Sidi hat extra schuhe für breite füße... das sind die Modelle mit der zusätzlichen bezeichnung "Mega"


----------



## Jere (30. Juni 2008)

yellow_ö schrieb:


> probier mal nen Northwave Lizzard



lieber den northwava runaway, halbschuh der angenehm zu tragen ist!


----------



## borni83 (30. Juni 2008)

Schelle schrieb:


> Hallo,
> 
> Hab' selber recht breite Füsse. Richtig gut passen mir die Scott Trail und Specialized Sport MTB Schuhe. Bei den Shimano, Sidi usw. kommen ich nicht mal rein...



habe auch den specialized sport mtb und muss sagen das ich erstaunt war, denn von außen sieht er absolut schmal aus, aber von innen fühlen sich meine sehr breiten füße sauwohl. würde also auch diesen schuh empfehlen und für rund 80 euro ist er auch noch günstig!


----------



## stefan_ue (30. Juni 2008)

Hallo,

ich habe mit Schuhen von Carnac sher gute Erfahrungen gemacht.
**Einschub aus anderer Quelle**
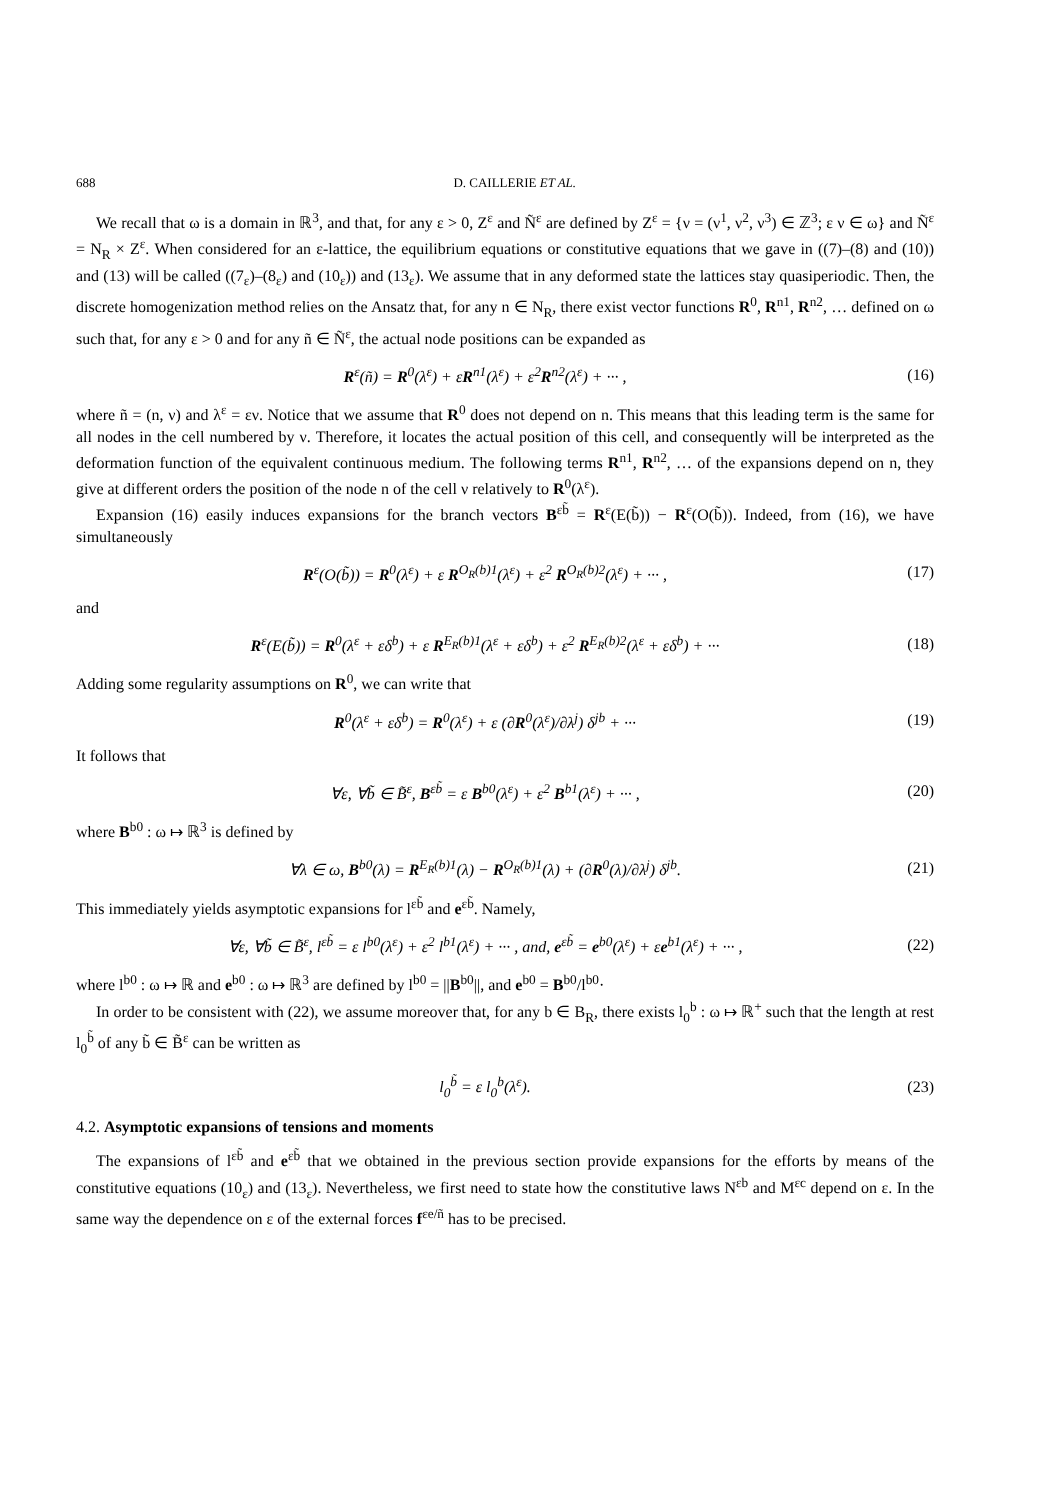688 D. CAILLERIE ET AL.
We recall that ω is a domain in ℝ<sup>3</sup>, and that, for any ε > 0, Z<sup>ε</sup> and Ñ<sup>ε</sup> are defined by Z<sup>ε</sup> = {ν = (ν<sup>1</sup>, ν<sup>2</sup>, ν<sup>3</sup>) ∈ ℤ<sup>3</sup>; ε ν ∈ ω} and Ñ<sup>ε</sup> = N<sub>R</sub> × Z<sup>ε</sup>. When considered for an ε-lattice, the equilibrium equations or constitutive equations that we gave in ((7)–(8) and (10)) and (13) will be called ((7<sub>ε</sub>)–(8<sub>ε</sub>) and (10<sub>ε</sub>)) and (13<sub>ε</sub>). We assume that in any deformed state the lattices stay quasiperiodic. Then, the discrete homogenization method relies on the Ansatz that, for any n ∈ N<sub>R</sub>, there exist vector functions R<sup>0</sup>, R<sup>n1</sup>, R<sup>n2</sup>, … defined on ω such that, for any ε > 0 and for any ñ ∈ Ñ<sup>ε</sup>, the actual node positions can be expanded as
R<sup>ε</sup>(ñ) = R<sup>0</sup>(λ<sup>ε</sup>) + εR<sup>n1</sup>(λ<sup>ε</sup>) + ε<sup>2</sup>R<sup>n2</sup>(λ<sup>ε</sup>) + ··· , (16)
where ñ = (n, ν) and λ<sup>ε</sup> = εν. Notice that we assume that R<sup>0</sup> does not depend on n. This means that this leading term is the same for all nodes in the cell numbered by ν. Therefore, it locates the actual position of this cell, and consequently will be interpreted as the deformation function of the equivalent continuous medium. The following terms R<sup>n1</sup>, R<sup>n2</sup>, … of the expansions depend on n, they give at different orders the position of the node n of the cell ν relatively to R<sup>0</sup>(λ<sup>ε</sup>).
Expansion (16) easily induces expansions for the branch vectors B<sup>εb̃</sup> = R<sup>ε</sup>(E(b̃)) − R<sup>ε</sup>(O(b̃)). Indeed, from (16), we have simultaneously
R<sup>ε</sup>(O(b̃)) = R<sup>0</sup>(λ<sup>ε</sup>) + ε R<sup>O<sub>R</sub>(b)1</sup>(λ<sup>ε</sup>) + ε<sup>2</sup> R<sup>O<sub>R</sub>(b)2</sup>(λ<sup>ε</sup>) + ··· , (17)
and
R<sup>ε</sup>(E(b̃)) = R<sup>0</sup>(λ<sup>ε</sup> + εδ<sup>b</sup>) + ε R<sup>E<sub>R</sub>(b)1</sup>(λ<sup>ε</sup> + εδ<sup>b</sup>) + ε<sup>2</sup> R<sup>E<sub>R</sub>(b)2</sup>(λ<sup>ε</sup> + εδ<sup>b</sup>) + ··· (18)
Adding some regularity assumptions on R<sup>0</sup>, we can write that
R<sup>0</sup>(λ<sup>ε</sup> + εδ<sup>b</sup>) = R<sup>0</sup>(λ<sup>ε</sup>) + ε (∂R<sup>0</sup>(λ<sup>ε</sup>)/∂λ<sup>j</sup>) δ<sup>jb</sup> + ··· (19)
It follows that
∀ε, ∀b̃ ∈ B̃<sup>ε</sup>, B<sup>εb̃</sup> = ε B<sup>b0</sup>(λ<sup>ε</sup>) + ε<sup>2</sup> B<sup>b1</sup>(λ<sup>ε</sup>) + ··· , (20)
where B<sup>b0</sup> : ω ↦ ℝ<sup>3</sup> is defined by
∀λ ∈ ω, B<sup>b0</sup>(λ) = R<sup>E<sub>R</sub>(b)1</sup>(λ) − R<sup>O<sub>R</sub>(b)1</sup>(λ) + (∂R<sup>0</sup>(λ)/∂λ<sup>j</sup>) δ<sup>jb</sup>. (21)
This immediately yields asymptotic expansions for l<sup>εb̃</sup> and e<sup>εb̃</sup>. Namely,
∀ε, ∀b̃ ∈ B̃<sup>ε</sup>, l<sup>εb̃</sup> = ε l<sup>b0</sup>(λ<sup>ε</sup>) + ε<sup>2</sup> l<sup>b1</sup>(λ<sup>ε</sup>) + ··· , and, e<sup>εb̃</sup> = e<sup>b0</sup>(λ<sup>ε</sup>) + εe<sup>b1</sup>(λ<sup>ε</sup>) + ··· , (22)
where l<sup>b0</sup> : ω ↦ ℝ and e<sup>b0</sup> : ω ↦ ℝ<sup>3</sup> are defined by l<sup>b0</sup> = ||B<sup>b0</sup>||, and e<sup>b0</sup> = B<sup>b0</sup>/l<sup>b0</sup>·
In order to be consistent with (22), we assume moreover that, for any b ∈ B<sub>R</sub>, there exists l<sub>0</sub><sup>b</sup> : ω ↦ ℝ<sup>+</sup> such that the length at rest l<sub>0</sub><sup>b̃</sup> of any b̃ ∈ B̃<sup>ε</sup> can be written as
l<sub>0</sub><sup>b̃</sup> = ε l<sub>0</sub><sup>b</sup>(λ<sup>ε</sup>). (23)
4.2. Asymptotic expansions of tensions and moments
The expansions of l<sup>εb̃</sup> and e<sup>εb̃</sup> that we obtained in the previous section provide expansions for the efforts by means of the constitutive equations (10<sub>ε</sub>) and (13<sub>ε</sub>). Nevertheless, we first need to state how the constitutive laws N<sup>εb</sup> and M<sup>εc</sup> depend on ε. In the same way the dependence on ε of the external forces f<sup>εe/ñ</sup> has to be precised.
In die Treter von Shimano komme ich auch nicht so recht rein...

Viele Grüße,
Stefan


----------



## dubinsky (30. Juni 2008)

soviel ich weiß, fallen alle Modelle von Specialized etwas breiter aus.
Ich hab den Specialized Taho (das 2007er Modell) und der passt perfekt für meine breiten Füße, mit denen ich mir sogar bei normalen Schuhen manchmal schwer tu passende zu finden.


----------



## Heffer (30. Juni 2008)

Hi,

ich habe bei Lake was gut passendes fuer mich gefunden. Die ueblichen Verdaechtigen, die ich so anprobiert habe (Shimano, Sidi...) , waren alle zu schmal fuer mich...

Cheers, Oliver


----------



## MTB-News.de




----------



## dwe60 (30. Juni 2008)

dem kann ich vorbehaltlos zustimmen - lebe auch auf ziemlich breitem Fuss - nach testen von Shimano und Lake bin ich beim Taho gelandet und bin voll zufrieden damit 




dubinsky schrieb:


> soviel ich weiß, fallen alle Modelle von Specialized etwas breiter aus.
> Ich hab den Specialized Taho (das 2007er Modell) und der passt perfekt für meine breiten Füße, mit denen ich mir sogar bei normalen Schuhen manchmal schwer tu passende zu finden.


----------



## XTR_Chris_XTR (30. Juni 2008)

Hi,
ich hab auch ziemlich breite Füße. Hab mir grad die Gaerne G.BS Carbon ( http://gaerne.com/ )gekauft. Sitzt super und ist nicht zu eng ein gieler Schuh...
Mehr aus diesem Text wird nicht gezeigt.